Watch out for the Anubis Banking Malware That Can Put Your Virtual Privacy at Risk
If you ever find yourself wondering how large a large-scale cybercrime operation can be, you could do worse than take a look at the Anubis Android malware. The trojan has been around for at least five years now, but by the looks of things, its operators are nowhere near ready to retire it.
In January, security researchers found a few applications on Google Play that acted as downloaders for Anubis. Of course, the malicious apps were quickly taken off Android's official store, but Anubis hasn't stopped infecting people's smartphones and tablets. Researchers from TrendMicro have been tracking the trojan's movements, and after some investigation, they found no fewer than 17,490 samples hosted on two servers.
TrendMicro's report doesn't describe the exact infection vector. The research does suggest, however, that as always, Anubis' operators have a particular focus on users in Turkey and that they use some social engineering to fool victims into thinking that they are installing a completely benign app. Some of the samples were labeled "Operatör Güncellemesi" which is Turkish for "Operator Update", and the rest were masquerading as "Google Services".
Anubis is much more than a banking trojan
Anubis is equipped with a few clever anti-analysis mechanisms. In a recent update, the malware's creators implemented a module that uses the infected device's motion-based sensors to ensure that it's not running on an emulator or a virtual machine.
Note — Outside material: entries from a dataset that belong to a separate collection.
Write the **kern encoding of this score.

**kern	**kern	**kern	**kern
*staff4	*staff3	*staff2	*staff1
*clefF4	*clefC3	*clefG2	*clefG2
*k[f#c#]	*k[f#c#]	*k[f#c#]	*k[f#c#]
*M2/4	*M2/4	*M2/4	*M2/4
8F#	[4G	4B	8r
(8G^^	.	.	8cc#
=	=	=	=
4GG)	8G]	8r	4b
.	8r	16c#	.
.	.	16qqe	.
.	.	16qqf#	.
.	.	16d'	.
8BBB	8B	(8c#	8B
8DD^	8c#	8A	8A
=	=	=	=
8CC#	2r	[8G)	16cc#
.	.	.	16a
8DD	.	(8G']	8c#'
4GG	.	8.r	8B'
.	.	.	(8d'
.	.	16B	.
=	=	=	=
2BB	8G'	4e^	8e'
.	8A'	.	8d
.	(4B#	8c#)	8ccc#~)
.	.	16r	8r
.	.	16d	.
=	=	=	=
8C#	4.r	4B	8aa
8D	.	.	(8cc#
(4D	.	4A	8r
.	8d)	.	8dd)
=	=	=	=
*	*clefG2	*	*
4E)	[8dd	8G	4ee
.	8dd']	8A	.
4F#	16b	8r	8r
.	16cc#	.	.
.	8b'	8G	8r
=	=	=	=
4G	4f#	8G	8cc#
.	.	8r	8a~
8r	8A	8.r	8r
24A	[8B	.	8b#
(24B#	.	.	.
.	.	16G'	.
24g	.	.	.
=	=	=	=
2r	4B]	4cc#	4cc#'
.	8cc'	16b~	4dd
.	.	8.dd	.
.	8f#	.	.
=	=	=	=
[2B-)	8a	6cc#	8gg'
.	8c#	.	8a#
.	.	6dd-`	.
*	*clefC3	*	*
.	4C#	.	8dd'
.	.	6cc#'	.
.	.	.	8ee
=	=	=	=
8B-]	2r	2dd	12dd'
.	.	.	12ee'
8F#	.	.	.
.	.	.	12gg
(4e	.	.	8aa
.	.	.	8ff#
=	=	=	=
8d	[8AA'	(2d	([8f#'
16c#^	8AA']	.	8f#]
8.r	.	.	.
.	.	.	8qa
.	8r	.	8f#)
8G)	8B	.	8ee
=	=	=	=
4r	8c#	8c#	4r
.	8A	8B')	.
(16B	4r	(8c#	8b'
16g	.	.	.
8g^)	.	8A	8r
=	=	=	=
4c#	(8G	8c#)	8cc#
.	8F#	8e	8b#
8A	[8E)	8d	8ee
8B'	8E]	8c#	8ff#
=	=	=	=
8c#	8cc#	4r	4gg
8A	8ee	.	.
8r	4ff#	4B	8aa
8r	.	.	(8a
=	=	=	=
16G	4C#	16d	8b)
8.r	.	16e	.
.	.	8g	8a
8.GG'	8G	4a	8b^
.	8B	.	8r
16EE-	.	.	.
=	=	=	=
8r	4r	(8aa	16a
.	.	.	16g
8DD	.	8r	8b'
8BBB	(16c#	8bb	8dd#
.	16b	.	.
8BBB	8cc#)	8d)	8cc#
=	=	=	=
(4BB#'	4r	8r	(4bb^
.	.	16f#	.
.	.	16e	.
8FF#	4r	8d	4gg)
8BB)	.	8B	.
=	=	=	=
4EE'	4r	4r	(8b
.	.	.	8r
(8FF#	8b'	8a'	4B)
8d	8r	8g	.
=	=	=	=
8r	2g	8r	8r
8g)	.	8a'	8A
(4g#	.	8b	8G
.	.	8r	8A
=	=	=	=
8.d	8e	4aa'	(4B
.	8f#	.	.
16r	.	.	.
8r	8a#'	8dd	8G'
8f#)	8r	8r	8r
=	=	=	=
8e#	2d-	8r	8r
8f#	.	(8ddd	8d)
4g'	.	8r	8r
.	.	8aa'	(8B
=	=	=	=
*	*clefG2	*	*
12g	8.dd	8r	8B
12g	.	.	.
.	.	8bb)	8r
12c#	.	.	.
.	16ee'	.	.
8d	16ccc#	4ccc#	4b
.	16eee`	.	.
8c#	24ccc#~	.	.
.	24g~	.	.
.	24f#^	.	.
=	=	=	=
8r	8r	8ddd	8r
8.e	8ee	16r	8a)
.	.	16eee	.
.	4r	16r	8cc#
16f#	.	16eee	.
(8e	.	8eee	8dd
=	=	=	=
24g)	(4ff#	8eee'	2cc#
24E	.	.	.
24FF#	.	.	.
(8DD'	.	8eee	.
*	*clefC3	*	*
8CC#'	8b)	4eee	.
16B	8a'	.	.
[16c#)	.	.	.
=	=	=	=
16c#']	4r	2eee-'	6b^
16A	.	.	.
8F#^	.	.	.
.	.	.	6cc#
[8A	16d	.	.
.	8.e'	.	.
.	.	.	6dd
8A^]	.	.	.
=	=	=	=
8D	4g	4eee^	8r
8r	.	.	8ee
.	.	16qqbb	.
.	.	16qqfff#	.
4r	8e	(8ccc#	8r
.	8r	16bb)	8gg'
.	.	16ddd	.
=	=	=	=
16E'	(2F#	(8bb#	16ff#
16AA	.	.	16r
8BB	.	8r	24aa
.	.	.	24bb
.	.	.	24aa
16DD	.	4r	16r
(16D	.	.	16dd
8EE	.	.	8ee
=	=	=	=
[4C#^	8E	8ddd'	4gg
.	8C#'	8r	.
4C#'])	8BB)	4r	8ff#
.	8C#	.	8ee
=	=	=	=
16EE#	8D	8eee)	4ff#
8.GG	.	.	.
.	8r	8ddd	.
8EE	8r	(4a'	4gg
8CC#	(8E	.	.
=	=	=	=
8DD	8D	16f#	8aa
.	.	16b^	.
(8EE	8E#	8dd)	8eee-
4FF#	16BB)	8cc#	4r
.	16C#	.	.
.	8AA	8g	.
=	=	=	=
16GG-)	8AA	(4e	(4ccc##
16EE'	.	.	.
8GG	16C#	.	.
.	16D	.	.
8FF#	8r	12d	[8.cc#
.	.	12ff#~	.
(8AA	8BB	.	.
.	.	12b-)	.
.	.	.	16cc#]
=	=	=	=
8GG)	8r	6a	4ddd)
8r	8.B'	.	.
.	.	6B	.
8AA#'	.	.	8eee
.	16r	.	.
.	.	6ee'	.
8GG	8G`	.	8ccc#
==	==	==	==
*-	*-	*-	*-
In addition to this, they have developed a way of sending commands through social networks like Twitter, which minimizes the amount of suspicious traffic.
The trojan was classified as banking malware a while ago, and indeed, as Trend Micro points out, Anubis can detect when a user is launching one of a list of 188 mobile banking and finance-related applications. Using clever overlay techniques, it then presents a fake login page and steals the credentials of banking customers all around the world. In addition to this, previous research suggests that Anubis has keylogging capabilities which could make the task of stealing banking passwords even easier.
The malware's talents go way beyond the mere exfiltration of login credentials, though. In April, Anubis' operators added a ransomware module which can encrypt data both on the device's internal memory and on the SD card. To ensure that the phone's defenses are down, it can disable Google's Play Protect service, and it can perform a variety of reconnaissance tasks such as getting the phone's precise location, taking screenshots, recording audio, sending and receiving text messages, stealing contacts, etc.
In a word, Anubis is capable of compromising your security and privacy in a variety of different ways. It's a threat to be reckoned with, and Android users who like to click lots of links and install lots of apps should be especially careful.